De advocaat-generaal heeft zich tegen toewijzing van de verzoeken verzet.
Het hof markeert dat op de voet van artikel 328 juncto 415 Sv de verdachten het verzoek kunnen doen. Opmerking verdient evenwel dat namens de verdachten niet is onderbouwd welk belang zij hebben bij de verzochte beslissing. Er is verwezen naar de onevenredige belasting van het strafgeding als algemene maatstaf maar dat het voeren van verweer tegen alle vorderingen hen in het kader van hun verdediging onevenredig belast is niet gesteld. Zelfs bij welwillende lezing van de onderbouwing kan niet worden afgeleid dat is beoogd dit te betogen. Het hof zal ondanks dit weinig gearticuleerde belang overgaan tot bespreking en beoordeling van de verzoeken.
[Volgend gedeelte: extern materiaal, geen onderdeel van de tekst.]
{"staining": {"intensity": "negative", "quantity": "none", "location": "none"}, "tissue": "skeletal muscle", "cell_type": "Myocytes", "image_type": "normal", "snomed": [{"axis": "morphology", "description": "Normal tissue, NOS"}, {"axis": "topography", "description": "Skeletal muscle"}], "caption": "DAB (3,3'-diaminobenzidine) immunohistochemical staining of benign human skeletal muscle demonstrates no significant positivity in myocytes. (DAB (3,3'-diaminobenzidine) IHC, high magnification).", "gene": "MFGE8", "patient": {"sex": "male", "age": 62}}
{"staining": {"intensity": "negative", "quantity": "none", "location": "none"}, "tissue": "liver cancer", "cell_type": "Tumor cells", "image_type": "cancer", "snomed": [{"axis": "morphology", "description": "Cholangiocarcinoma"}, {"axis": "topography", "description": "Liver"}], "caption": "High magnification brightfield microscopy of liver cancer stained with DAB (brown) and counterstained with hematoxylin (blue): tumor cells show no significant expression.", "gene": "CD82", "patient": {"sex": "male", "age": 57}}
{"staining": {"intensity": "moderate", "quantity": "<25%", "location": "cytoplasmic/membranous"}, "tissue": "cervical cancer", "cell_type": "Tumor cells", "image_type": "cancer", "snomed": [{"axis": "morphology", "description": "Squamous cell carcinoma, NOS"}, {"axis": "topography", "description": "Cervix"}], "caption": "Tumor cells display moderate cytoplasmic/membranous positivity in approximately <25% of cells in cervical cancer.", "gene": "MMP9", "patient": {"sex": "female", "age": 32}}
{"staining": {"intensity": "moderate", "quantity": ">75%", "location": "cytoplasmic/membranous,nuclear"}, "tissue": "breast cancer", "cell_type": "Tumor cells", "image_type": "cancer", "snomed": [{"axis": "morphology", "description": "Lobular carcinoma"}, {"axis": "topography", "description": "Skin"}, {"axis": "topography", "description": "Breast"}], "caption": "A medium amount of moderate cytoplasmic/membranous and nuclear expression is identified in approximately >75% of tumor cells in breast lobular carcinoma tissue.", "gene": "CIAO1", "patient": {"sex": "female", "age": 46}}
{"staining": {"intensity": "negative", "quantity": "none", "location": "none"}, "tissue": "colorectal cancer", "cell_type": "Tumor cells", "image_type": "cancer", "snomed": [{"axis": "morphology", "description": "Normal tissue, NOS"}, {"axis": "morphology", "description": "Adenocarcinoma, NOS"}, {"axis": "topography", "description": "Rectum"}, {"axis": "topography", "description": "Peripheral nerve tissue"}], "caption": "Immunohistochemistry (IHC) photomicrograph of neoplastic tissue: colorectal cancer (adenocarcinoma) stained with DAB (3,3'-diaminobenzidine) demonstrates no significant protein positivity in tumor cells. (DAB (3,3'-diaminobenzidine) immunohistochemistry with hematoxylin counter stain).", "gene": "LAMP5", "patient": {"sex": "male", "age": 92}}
De hiervoor gestelde regeling heeft ten doel een zinloze behandeling van de civiele vordering te voorkomen. Dit kan bijvoorbeeld het geval zijn indien op voorhand evident is dat de behandeling van de vordering leidt tot een onevenredige belasting van het strafgeding, zoals bedoeld in artikel 361, derde lid, Sv.
Daarbij dienen alle omstandigheden van het geval in hun samenhang te worden betrokken. Als er sprake is van een veelheid van vorderingen kan dit een factor van betekenis zijn. Daarnaast spelen tal van andere factoren een rol. Te denken valt onder meer aan de inhoud van de vordering, de geboden onderbouwing, de aard van de schade, de samenhang met de tenlastelegging, de omvang van de strafzaak en de proceshouding van de verdachte.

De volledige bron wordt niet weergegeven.